아예 접속자체가 불가능하다면 새로 xenserver를 설치한 후, 신규 설치된 xenserver
상태에서 백업 이미지를 통해 이전 xenserver 형태로 복구도 가능하다.

대신 xenserver os 가 설치된 sda 의 빈 공간을 SR로 잡은 경우 해당 SR은 초기화가
되어진다.

아래는 복구 방법이다.

호스트 역시 큰 백업 파일이 생기기 때문에 원격 CLI명령을 이용하여 실행한다.

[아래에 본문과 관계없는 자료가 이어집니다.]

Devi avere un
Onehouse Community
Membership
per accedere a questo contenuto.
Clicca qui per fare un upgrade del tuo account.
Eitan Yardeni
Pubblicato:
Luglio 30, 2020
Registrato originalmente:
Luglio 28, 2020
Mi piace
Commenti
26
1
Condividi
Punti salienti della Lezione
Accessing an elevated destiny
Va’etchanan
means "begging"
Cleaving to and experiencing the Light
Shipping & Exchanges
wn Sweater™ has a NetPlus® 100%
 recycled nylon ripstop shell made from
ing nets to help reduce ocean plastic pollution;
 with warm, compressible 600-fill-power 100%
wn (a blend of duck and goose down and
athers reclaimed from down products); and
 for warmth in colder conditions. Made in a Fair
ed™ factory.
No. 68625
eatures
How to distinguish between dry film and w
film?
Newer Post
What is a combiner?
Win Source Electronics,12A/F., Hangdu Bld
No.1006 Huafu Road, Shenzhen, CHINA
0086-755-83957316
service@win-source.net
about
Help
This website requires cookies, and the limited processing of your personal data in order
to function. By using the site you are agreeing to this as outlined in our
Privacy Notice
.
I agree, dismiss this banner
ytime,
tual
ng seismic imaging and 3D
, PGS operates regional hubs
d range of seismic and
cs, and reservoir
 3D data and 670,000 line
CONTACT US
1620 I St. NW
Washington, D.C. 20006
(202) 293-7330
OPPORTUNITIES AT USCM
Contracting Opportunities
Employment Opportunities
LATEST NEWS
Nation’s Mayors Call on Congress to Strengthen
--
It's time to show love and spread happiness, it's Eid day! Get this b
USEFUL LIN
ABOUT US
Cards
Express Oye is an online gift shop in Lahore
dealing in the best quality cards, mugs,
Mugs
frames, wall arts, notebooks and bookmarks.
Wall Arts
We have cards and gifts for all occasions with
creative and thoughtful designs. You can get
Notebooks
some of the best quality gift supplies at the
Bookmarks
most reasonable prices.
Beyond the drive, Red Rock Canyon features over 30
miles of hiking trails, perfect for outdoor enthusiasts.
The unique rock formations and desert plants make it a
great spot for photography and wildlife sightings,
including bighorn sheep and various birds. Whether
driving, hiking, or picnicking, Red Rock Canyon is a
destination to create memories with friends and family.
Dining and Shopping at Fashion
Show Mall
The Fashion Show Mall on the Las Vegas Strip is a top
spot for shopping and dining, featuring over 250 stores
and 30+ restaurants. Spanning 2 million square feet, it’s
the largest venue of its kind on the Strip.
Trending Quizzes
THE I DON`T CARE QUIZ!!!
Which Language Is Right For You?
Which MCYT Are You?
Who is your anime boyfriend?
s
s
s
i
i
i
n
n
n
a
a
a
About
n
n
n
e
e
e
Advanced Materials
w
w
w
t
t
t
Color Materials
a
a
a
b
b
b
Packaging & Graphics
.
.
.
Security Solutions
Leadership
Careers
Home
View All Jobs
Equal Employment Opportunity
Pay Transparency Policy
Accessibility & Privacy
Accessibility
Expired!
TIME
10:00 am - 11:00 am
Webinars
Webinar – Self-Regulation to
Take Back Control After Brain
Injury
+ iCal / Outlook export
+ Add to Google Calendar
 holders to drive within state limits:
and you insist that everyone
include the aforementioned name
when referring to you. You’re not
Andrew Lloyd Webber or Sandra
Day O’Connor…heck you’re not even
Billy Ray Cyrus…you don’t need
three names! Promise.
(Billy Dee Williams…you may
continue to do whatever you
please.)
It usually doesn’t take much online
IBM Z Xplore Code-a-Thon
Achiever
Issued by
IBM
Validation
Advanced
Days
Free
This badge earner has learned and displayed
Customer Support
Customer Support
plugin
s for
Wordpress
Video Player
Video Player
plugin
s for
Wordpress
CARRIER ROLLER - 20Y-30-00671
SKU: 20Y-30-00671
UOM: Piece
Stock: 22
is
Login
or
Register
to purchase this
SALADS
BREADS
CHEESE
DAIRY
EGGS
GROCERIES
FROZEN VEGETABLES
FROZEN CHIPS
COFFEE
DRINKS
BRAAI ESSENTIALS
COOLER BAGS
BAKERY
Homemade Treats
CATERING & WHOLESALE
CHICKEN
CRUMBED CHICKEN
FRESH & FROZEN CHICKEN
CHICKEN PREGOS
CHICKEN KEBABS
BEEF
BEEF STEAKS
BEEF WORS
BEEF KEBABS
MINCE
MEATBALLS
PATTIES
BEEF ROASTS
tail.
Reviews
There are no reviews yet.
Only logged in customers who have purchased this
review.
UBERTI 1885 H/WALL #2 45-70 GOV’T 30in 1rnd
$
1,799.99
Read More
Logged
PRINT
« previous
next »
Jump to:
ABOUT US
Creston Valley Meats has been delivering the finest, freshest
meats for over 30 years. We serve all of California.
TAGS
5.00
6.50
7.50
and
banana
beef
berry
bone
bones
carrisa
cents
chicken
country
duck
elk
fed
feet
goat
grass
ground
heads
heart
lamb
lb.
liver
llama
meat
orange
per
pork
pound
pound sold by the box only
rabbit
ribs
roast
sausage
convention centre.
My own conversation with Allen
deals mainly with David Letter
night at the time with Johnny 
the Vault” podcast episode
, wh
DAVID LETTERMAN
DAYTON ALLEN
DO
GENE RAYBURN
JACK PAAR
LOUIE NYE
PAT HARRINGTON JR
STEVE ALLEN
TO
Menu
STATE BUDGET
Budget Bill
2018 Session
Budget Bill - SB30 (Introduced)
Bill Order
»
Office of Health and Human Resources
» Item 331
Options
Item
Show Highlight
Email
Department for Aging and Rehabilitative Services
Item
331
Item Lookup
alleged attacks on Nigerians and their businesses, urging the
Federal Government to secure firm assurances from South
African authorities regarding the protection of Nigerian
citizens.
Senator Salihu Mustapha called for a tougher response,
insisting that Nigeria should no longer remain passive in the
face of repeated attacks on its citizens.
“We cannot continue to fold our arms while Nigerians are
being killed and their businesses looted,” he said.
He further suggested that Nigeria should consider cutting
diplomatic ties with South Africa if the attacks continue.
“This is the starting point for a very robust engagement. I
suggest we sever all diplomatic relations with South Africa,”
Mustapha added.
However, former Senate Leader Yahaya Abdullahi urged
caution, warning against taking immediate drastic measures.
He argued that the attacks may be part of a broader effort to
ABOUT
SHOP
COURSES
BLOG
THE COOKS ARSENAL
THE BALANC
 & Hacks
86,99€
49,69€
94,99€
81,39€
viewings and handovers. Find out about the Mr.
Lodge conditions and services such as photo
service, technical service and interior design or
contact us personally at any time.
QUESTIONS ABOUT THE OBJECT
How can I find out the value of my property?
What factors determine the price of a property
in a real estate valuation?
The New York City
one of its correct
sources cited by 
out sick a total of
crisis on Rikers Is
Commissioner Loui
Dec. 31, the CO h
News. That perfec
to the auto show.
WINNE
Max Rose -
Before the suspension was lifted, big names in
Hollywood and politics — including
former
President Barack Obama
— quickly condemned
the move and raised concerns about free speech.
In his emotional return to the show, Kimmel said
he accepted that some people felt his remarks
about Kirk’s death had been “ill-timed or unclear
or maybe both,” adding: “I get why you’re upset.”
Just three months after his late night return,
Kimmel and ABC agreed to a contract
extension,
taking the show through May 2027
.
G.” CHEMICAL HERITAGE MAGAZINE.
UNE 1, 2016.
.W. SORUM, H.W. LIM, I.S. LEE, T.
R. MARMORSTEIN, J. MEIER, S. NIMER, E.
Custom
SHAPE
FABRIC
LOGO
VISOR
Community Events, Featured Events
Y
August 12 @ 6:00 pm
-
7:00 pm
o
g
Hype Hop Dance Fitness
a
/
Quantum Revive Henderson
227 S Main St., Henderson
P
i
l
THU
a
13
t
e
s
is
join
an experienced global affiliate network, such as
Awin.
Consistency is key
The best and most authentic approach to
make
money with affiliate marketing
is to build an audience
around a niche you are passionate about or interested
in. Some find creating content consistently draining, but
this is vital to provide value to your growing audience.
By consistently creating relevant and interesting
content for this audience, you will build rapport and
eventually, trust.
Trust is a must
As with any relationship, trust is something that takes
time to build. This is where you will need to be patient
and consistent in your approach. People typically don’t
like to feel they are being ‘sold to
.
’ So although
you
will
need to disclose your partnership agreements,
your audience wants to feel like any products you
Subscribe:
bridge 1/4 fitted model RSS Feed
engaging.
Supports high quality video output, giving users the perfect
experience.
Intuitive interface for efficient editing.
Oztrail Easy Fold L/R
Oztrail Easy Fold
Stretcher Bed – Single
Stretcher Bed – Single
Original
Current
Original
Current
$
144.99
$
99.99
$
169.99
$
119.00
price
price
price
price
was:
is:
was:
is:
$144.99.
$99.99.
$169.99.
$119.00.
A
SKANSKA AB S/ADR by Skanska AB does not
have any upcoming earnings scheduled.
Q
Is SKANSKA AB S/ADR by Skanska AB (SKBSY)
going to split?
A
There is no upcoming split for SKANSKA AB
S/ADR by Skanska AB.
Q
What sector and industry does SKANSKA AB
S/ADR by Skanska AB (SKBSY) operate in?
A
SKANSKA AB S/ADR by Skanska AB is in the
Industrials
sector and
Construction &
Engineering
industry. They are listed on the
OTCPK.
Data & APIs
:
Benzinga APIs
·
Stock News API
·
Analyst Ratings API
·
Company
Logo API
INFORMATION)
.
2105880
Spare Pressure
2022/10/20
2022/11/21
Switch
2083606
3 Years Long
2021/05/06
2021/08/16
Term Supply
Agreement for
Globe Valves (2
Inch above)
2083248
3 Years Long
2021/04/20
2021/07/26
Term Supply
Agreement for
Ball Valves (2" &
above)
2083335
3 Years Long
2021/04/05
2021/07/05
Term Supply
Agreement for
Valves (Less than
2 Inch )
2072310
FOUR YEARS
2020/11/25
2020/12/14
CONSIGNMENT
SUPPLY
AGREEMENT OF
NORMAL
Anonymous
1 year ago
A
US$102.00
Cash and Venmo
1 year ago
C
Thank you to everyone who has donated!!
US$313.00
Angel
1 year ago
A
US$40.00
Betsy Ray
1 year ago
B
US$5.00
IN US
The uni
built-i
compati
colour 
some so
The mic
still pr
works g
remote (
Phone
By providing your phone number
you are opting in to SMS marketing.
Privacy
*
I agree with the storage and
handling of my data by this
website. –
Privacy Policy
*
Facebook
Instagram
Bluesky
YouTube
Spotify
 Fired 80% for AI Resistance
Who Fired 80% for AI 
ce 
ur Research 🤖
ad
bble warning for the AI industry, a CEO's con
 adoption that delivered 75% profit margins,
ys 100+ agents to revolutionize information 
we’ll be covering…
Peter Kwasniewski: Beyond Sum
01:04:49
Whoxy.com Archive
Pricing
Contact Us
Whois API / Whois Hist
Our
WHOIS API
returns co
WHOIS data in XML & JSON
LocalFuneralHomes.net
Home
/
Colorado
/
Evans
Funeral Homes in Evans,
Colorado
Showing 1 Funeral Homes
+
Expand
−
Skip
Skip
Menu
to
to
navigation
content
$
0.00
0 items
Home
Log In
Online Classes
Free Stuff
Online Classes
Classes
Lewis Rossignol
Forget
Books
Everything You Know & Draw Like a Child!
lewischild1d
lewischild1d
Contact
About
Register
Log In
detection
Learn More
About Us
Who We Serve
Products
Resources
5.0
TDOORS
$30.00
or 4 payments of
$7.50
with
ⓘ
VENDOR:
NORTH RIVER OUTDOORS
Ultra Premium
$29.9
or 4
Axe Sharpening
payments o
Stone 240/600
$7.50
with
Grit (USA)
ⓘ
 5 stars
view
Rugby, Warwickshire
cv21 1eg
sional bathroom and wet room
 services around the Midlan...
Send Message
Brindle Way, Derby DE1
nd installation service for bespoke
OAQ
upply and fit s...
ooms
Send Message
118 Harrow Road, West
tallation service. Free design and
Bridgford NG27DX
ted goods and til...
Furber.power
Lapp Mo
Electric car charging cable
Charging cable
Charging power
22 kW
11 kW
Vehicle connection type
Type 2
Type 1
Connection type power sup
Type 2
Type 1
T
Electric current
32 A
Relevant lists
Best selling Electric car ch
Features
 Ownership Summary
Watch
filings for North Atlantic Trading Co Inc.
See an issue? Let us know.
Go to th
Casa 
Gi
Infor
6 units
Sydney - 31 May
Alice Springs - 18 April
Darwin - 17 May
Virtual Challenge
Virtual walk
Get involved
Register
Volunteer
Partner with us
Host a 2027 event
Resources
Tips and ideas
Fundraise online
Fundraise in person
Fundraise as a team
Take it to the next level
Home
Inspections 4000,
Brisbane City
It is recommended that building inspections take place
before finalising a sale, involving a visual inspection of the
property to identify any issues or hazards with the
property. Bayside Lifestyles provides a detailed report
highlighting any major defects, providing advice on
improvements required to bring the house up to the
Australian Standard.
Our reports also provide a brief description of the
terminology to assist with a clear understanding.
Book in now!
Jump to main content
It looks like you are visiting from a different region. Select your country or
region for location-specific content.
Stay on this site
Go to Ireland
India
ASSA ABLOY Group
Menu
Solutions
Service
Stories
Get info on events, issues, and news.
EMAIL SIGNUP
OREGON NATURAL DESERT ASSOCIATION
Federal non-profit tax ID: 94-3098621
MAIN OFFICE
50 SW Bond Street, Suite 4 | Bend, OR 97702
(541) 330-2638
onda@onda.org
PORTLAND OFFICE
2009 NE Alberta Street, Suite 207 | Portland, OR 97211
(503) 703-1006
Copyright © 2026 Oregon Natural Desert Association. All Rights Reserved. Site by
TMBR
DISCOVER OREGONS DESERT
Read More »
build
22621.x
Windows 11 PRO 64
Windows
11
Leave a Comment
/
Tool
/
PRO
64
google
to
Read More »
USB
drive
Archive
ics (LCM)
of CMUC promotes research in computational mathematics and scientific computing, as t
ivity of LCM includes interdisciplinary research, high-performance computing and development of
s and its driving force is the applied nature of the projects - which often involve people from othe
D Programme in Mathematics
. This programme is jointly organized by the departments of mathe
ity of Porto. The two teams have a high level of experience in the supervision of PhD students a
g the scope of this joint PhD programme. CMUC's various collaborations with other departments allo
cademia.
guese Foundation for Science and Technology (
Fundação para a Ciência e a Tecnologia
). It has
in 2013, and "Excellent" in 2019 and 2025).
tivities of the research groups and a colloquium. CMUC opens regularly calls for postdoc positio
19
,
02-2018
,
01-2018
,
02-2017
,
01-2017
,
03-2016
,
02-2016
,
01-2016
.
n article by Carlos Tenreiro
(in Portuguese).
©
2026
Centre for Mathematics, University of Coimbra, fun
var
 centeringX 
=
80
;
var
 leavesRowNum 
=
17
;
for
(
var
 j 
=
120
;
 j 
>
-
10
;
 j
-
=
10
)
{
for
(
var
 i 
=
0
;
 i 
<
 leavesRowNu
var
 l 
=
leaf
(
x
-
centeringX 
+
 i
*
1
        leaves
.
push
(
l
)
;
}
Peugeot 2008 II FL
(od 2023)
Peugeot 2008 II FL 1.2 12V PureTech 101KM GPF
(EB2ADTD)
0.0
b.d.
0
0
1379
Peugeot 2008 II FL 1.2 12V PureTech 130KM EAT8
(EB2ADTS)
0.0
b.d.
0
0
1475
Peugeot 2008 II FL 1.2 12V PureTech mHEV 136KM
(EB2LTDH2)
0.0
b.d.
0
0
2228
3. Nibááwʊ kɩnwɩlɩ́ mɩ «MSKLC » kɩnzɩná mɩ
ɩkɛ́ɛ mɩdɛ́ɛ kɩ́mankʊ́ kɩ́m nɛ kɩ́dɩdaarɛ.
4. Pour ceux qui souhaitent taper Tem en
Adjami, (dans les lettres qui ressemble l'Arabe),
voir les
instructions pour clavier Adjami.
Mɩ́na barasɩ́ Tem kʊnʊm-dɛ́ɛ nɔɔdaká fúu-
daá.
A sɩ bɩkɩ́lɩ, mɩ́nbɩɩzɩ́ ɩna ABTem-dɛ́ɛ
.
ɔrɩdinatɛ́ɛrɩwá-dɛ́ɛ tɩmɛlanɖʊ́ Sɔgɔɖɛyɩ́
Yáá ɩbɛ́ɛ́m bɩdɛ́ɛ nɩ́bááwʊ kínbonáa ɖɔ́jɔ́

# xe host-restore file-name=host.backup -s <master_ip> -u root -pw <password>
이렇게 복구가 완료된 후, 리부팅을 하고, install cd 를 넣고 부팅을 하면, 설치과정에
Restore from backup 메뉴가 나타난다. 해당 메뉴를 선택하면 자동으로 복구되고, 다시
리부팅을 하면 기존 xenserver 상태로 복구가 되어진다.

앞서 얘기한 바와 같이 새로 xenserver를 설치하고 복구한 경우에는 sda3 에 생성된
SR은 초기화된다. 그렇기 때문에 기존 SR 정보를 삭제하고, 다시 SR을 생성하여
사용하도록 한다. 실제 사용방법은 “SR 제거하기”를 참고하기 바란다.

– 원격 CLI 환경 구축

기본적으로 Xenserver 가 설치되면 해당 호스트에 대해 xe 명령으로 Xenserver관리를
할수 있다. 하지만 Xenserver가 설치되지 않은 일반 Linux 시스템에서 원격으로 xe
명령을 이용해야 하는 경우가 있다. (백업/복구)

이 경우 일반 Linux 시스템에 xe command 기능이 담겨 있는 xapi-xe 패키지를 설치하는
방법이다.

# yum install stunnel

Citrix Xenserver Install CD 혹은 ISO 파일을 마운트하여 Client_install 디렉토리에
가면 xe-cli 패키지가 있다. 해당 패키지를 설치한다.

# rpm -Uvh xe-cli-6.2.0-70442c.i686.rpm

이제 원격 XenServer에 xe cli 로 명령을 수행해 보자

[root@alang00 ~]# xe host-list -s 192.168.201.151 -u root -pw <password>
————————————————————————————–
uuid ( RO) : c9ee4819-0646-4ec0-a45e-7f4195d8da58
name-label ( RW): xen-alang
name-description ( RW): Default install of XenServer
————————————————————————————-

2. pGPU Passthrough 방법

XenServer 6.2 환경에서 Physical Graphic Board를 passthrough 하는 방법에 대해 알아보자

간단한 절차는 아래와 같다.

Xenserver 6.2 설치 > Hotfix XS62E004 적용 > Hotfix XS62ETP001 적용(GRID K 이용시) >
Nvidia-vgx-xenserver 설치 (GRID K 이용 시) > Windows 7 VM 생성 (생성 시 VM 자동 시작 안함) >
vGPU 생성 및 VM mapping > VM 에 Windows 7 운영체제 설치 > HP RGS설치 > NVIDIA GPU driver 설치

> Xentools 설치

Xenserver 6.2 에서 GPU Passthrough 하는 방법은 크게 2가지로 나눈다.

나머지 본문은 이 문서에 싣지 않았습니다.